EXERCISE AIM: Once the line with "G04 Aperture macros list*" is found in the data, output it and each following line exactly, up to and including the line with "1,1,$1+$1,$6,$7*", and nothing before or after.

Records drawn from a dataset:

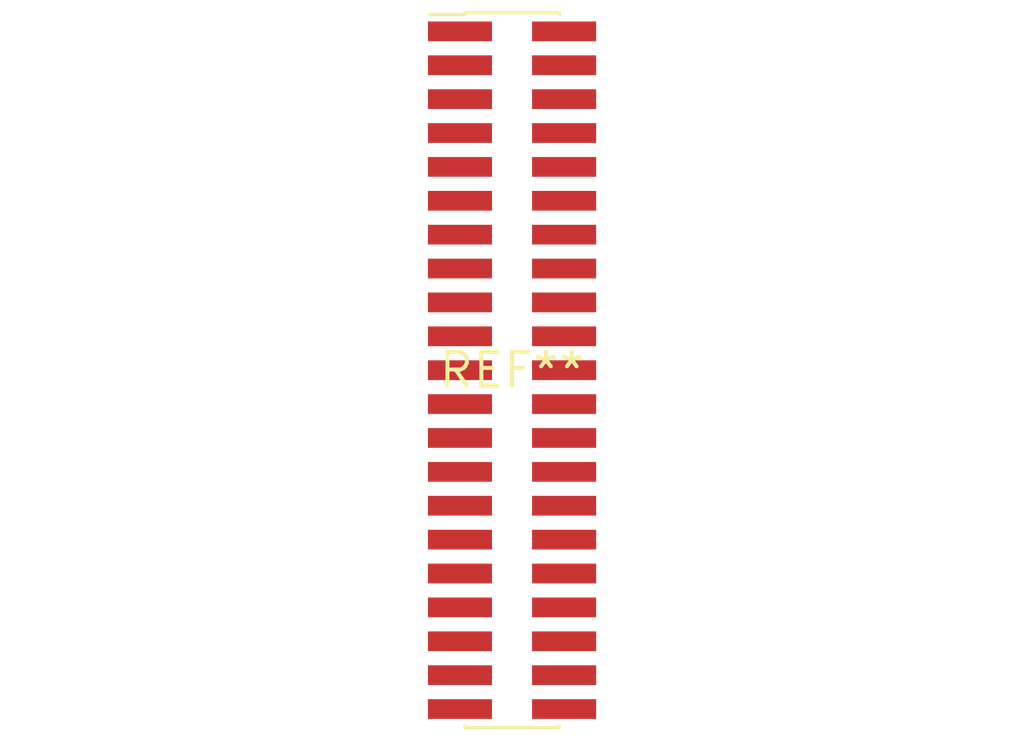
<source format=kicad_pcb>
(kicad_pcb (version 20240108) (generator pcbnew)

  (general
    (thickness 1.6)
  )

  (paper "A4")
  (layers
    (0 "F.Cu" signal)
    (31 "B.Cu" signal)
    (32 "B.Adhes" user "B.Adhesive")
    (33 "F.Adhes" user "F.Adhesive")
    (34 "B.Paste" user)
    (35 "F.Paste" user)
    (36 "B.SilkS" user "B.Silkscreen")
    (37 "F.SilkS" user "F.Silkscreen")
    (38 "B.Mask" user)
    (39 "F.Mask" user)
    (40 "Dwgs.User" user "User.Drawings")
    (41 "Cmts.User" user "User.Comments")
    (42 "Eco1.User" user "User.Eco1")
    (43 "Eco2.User" user "User.Eco2")
    (44 "Edge.Cuts" user)
    (45 "Margin" user)
    (46 "B.CrtYd" user "B.Courtyard")
    (47 "F.CrtYd" user "F.Courtyard")
    (48 "B.Fab" user)
    (49 "F.Fab" user)
    (50 "User.1" user)
    (51 "User.2" user)
    (52 "User.3" user)
    (53 "User.4" user)
    (54 "User.5" user)
    (55 "User.6" user)
    (56 "User.7" user)
    (57 "User.8" user)
    (58 "User.9" user)
  )

  (setup
    (pad_to_mask_clearance 0)
    (pcbplotparams
      (layerselection 0x00010fc_ffffffff)
      (plot_on_all_layers_selection 0x0000000_00000000)
      (disableapertmacros false)
      (usegerberextensions false)
      (usegerberattributes false)
      (usegerberadvancedattributes false)
      (creategerberjobfile false)
      (dashed_line_dash_ratio 12.000000)
      (dashed_line_gap_ratio 3.000000)
      (svgprecision 4)
      (plotframeref false)
      (viasonmask false)
      (mode 1)
      (useauxorigin false)
      (hpglpennumber 1)
      (hpglpenspeed 20)
      (hpglpendiameter 15.000000)
      (dxfpolygonmode false)
      (dxfimperialunits false)
      (dxfusepcbnewfont false)
      (psnegative false)
      (psa4output false)
      (plotreference false)
      (plotvalue false)
      (plotinvisibletext false)
      (sketchpadsonfab false)
      (subtractmaskfromsilk false)
      (outputformat 1)
      (mirror false)
      (drillshape 1)
      (scaleselection 1)
      (outputdirectory "")
    )
  )

  (net 0 "")

  (footprint "PinHeader_2x21_P1.27mm_Vertical_SMD" (layer "F.Cu") (at 0 0))

)

</source>
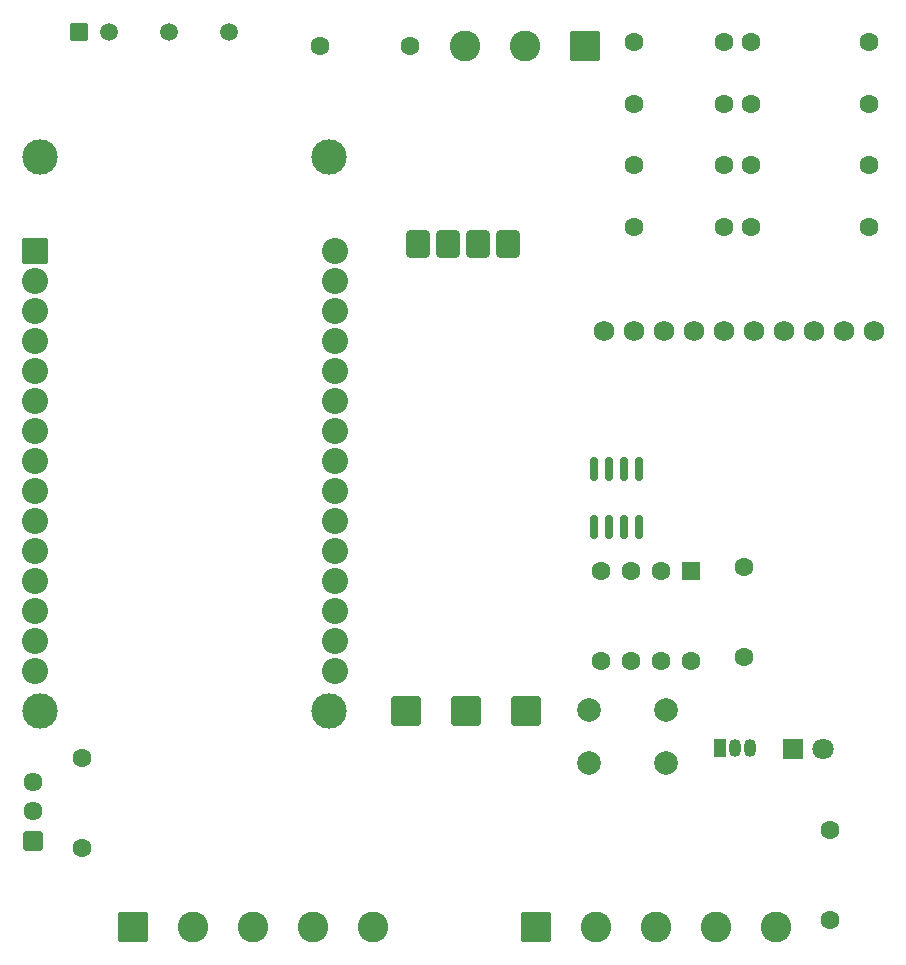
<source format=gbr>
%TF.GenerationSoftware,KiCad,Pcbnew,9.0.3*%
%TF.CreationDate,2026-01-26T07:39:13-05:00*%
%TF.ProjectId,SLAVE_TEMP,534c4156-455f-4544-954d-502e6b696361,rev?*%
%TF.SameCoordinates,Original*%
%TF.FileFunction,Soldermask,Top*%
%TF.FilePolarity,Negative*%
%FSLAX46Y46*%
G04 Gerber Fmt 4.6, Leading zero omitted, Abs format (unit mm)*
G04 Created by KiCad (PCBNEW 9.0.3) date 2026-01-26 07:39:13*
%MOMM*%
%LPD*%
G01*
G04 APERTURE LIST*
G04 Aperture macros list*
%AMRoundRect*
0 Rectangle with rounded corners*
0 $1 Rounding radius*
0 $2 $3 $4 $5 $6 $7 $8 $9 X,Y pos of 4 corners*
0 Add a 4 corners polygon primitive as box body*
4,1,4,$2,$3,$4,$5,$6,$7,$8,$9,$2,$3,0*
0 Add four circle primitives for the rounded corners*
1,1,$1+$1,$2,$3*
1,1,$1+$1,$4,$5*
1,1,$1+$1,$6,$7*
1,1,$1+$1,$8,$9*
0 Add four rect primitives between the rounded corners*
20,1,$1+$1,$2,$3,$4,$5,0*
20,1,$1+$1,$4,$5,$6,$7,0*
20,1,$1+$1,$6,$7,$8,$9,0*
20,1,$1+$1,$8,$9,$2,$3,0*%
G04 Aperture macros list end*
%ADD10C,1.728000*%
%ADD11R,1.050000X1.500000*%
%ADD12O,1.050000X1.500000*%
%ADD13C,1.600000*%
%ADD14RoundRect,0.150000X0.150000X-0.825000X0.150000X0.825000X-0.150000X0.825000X-0.150000X-0.825000X0*%
%ADD15RoundRect,0.102000X-0.644000X-0.644000X0.644000X-0.644000X0.644000X0.644000X-0.644000X0.644000X0*%
%ADD16C,1.492000*%
%ADD17RoundRect,0.250000X-0.750000X0.900000X-0.750000X-0.900000X0.750000X-0.900000X0.750000X0.900000X0*%
%ADD18RoundRect,0.250000X-1.020000X1.020000X-1.020000X-1.020000X1.020000X-1.020000X1.020000X1.020000X0*%
%ADD19R,1.800000X1.800000*%
%ADD20C,1.800000*%
%ADD21C,2.000000*%
%ADD22RoundRect,0.250000X-1.050000X-1.050000X1.050000X-1.050000X1.050000X1.050000X-1.050000X1.050000X0*%
%ADD23C,2.600000*%
%ADD24RoundRect,0.250000X1.050000X1.050000X-1.050000X1.050000X-1.050000X-1.050000X1.050000X-1.050000X0*%
%ADD25RoundRect,0.250000X-0.550000X0.550000X-0.550000X-0.550000X0.550000X-0.550000X0.550000X0.550000X0*%
%ADD26C,3.000000*%
%ADD27RoundRect,0.102000X-1.000000X-1.000000X1.000000X-1.000000X1.000000X1.000000X-1.000000X1.000000X0*%
%ADD28C,2.204000*%
%ADD29RoundRect,0.102000X0.704000X-0.704000X0.704000X0.704000X-0.704000X0.704000X-0.704000X-0.704000X0*%
%ADD30C,1.612000*%
G04 APERTURE END LIST*
D10*
%TO.C,U4*%
X141130000Y-77200000D03*
X143670000Y-77200000D03*
X133510000Y-77200000D03*
X146210000Y-77200000D03*
X148750000Y-77200000D03*
X151290000Y-77200000D03*
X153830000Y-77200000D03*
X130970000Y-77200000D03*
X138590000Y-77200000D03*
X136050000Y-77200000D03*
%TD*%
D11*
%TO.C,Q1*%
X140760000Y-112510000D03*
D12*
X142030000Y-112510000D03*
X143300000Y-112510000D03*
%TD*%
D13*
%TO.C,C1*%
X153400000Y-63200000D03*
X143400000Y-63200000D03*
%TD*%
D14*
%TO.C,U1*%
X130095000Y-93875000D03*
X131365000Y-93875000D03*
X132635000Y-93875000D03*
X133905000Y-93875000D03*
X133905000Y-88925000D03*
X132635000Y-88925000D03*
X131365000Y-88925000D03*
X130095000Y-88925000D03*
%TD*%
D13*
%TO.C,R3*%
X133480000Y-68400000D03*
X141100000Y-68400000D03*
%TD*%
D15*
%TO.C,PS1*%
X86500000Y-51927000D03*
D16*
X89040000Y-51927000D03*
X94120000Y-51927000D03*
X99200000Y-51927000D03*
%TD*%
D13*
%TO.C,R1*%
X86800000Y-113390000D03*
X86800000Y-121010000D03*
%TD*%
D17*
%TO.C,U10*%
X122850000Y-69850000D03*
X120310000Y-69850000D03*
X117770000Y-69850000D03*
X115230000Y-69850000D03*
D18*
X124350000Y-109450000D03*
X119270000Y-109450000D03*
X114190000Y-109450000D03*
%TD*%
D13*
%TO.C,Rref1*%
X106940000Y-53127500D03*
X114560000Y-53127500D03*
%TD*%
D19*
%TO.C,D7*%
X146960000Y-112600000D03*
D20*
X149500000Y-112600000D03*
%TD*%
D13*
%TO.C,R52*%
X142800000Y-104800000D03*
X142800000Y-97180000D03*
%TD*%
%TO.C,R51*%
X150100000Y-127110000D03*
X150100000Y-119490000D03*
%TD*%
%TO.C,R8*%
X133480000Y-58000000D03*
X141100000Y-58000000D03*
%TD*%
%TO.C,C4*%
X153400000Y-52800000D03*
X143400000Y-52800000D03*
%TD*%
%TO.C,C3*%
X153400000Y-68400000D03*
X143400000Y-68400000D03*
%TD*%
D21*
%TO.C,SW2*%
X129700000Y-109350000D03*
X136200000Y-109350000D03*
X129700000Y-113850000D03*
X136200000Y-113850000D03*
%TD*%
D22*
%TO.C,MODBUS_OUT*%
X91090000Y-127672500D03*
D23*
X96170000Y-127672500D03*
X101250000Y-127672500D03*
X106330000Y-127672500D03*
X111410000Y-127672500D03*
%TD*%
D13*
%TO.C,R9*%
X133480000Y-52800000D03*
X141100000Y-52800000D03*
%TD*%
%TO.C,C2*%
X153400000Y-58000000D03*
X143400000Y-58000000D03*
%TD*%
D24*
%TO.C,PTC_IN*%
X129335000Y-53127500D03*
D23*
X124255000Y-53127500D03*
X119175000Y-53127500D03*
%TD*%
D25*
%TO.C,SW1*%
X138297500Y-97532500D03*
D13*
X135757500Y-97532500D03*
X133217500Y-97532500D03*
X130677500Y-97532500D03*
X130677500Y-105152500D03*
X133217500Y-105152500D03*
X135757500Y-105152500D03*
X138297500Y-105152500D03*
%TD*%
D26*
%TO.C,U3*%
X83170000Y-62475000D03*
X83170000Y-109425000D03*
X107680000Y-62475000D03*
X107680000Y-109425000D03*
D27*
X82750000Y-70435000D03*
D28*
X82750000Y-72975000D03*
X82750000Y-75515000D03*
X82750000Y-78055000D03*
X82750000Y-80595000D03*
X82750000Y-83135000D03*
X82750000Y-85675000D03*
X82750000Y-88215000D03*
X82750000Y-90755000D03*
X82750000Y-93295000D03*
X82750000Y-95835000D03*
X82750000Y-98375000D03*
X82750000Y-100915000D03*
X82750000Y-103455000D03*
X82750000Y-105995000D03*
X108150000Y-105995000D03*
X108150000Y-103455000D03*
X108150000Y-100915000D03*
X108150000Y-98375000D03*
X108150000Y-95835000D03*
X108150000Y-93295000D03*
X108150000Y-90755000D03*
X108150000Y-88215000D03*
X108150000Y-85675000D03*
X108150000Y-83135000D03*
X108150000Y-80595000D03*
X108150000Y-78055000D03*
X108150000Y-75515000D03*
X108150000Y-72975000D03*
X108150000Y-70435000D03*
%TD*%
D22*
%TO.C,MODBUS_IN*%
X125220000Y-127672500D03*
D23*
X130300000Y-127672500D03*
X135380000Y-127672500D03*
X140460000Y-127672500D03*
X145540000Y-127672500D03*
%TD*%
D13*
%TO.C,R7*%
X133480000Y-63200000D03*
X141100000Y-63200000D03*
%TD*%
D29*
%TO.C,S1*%
X82600000Y-120400000D03*
D30*
X82600000Y-117900000D03*
X82600000Y-115400000D03*
%TD*%
M02*

</source>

YOUR RESPONSE:
G04 Aperture macros list*
%AMRoundRect*
0 Rectangle with rounded corners*
0 $1 Rounding radius*
0 $2 $3 $4 $5 $6 $7 $8 $9 X,Y pos of 4 corners*
0 Add a 4 corners polygon primitive as box body*
4,1,4,$2,$3,$4,$5,$6,$7,$8,$9,$2,$3,0*
0 Add four circle primitives for the rounded corners*
1,1,$1+$1,$2,$3*
1,1,$1+$1,$4,$5*
1,1,$1+$1,$6,$7*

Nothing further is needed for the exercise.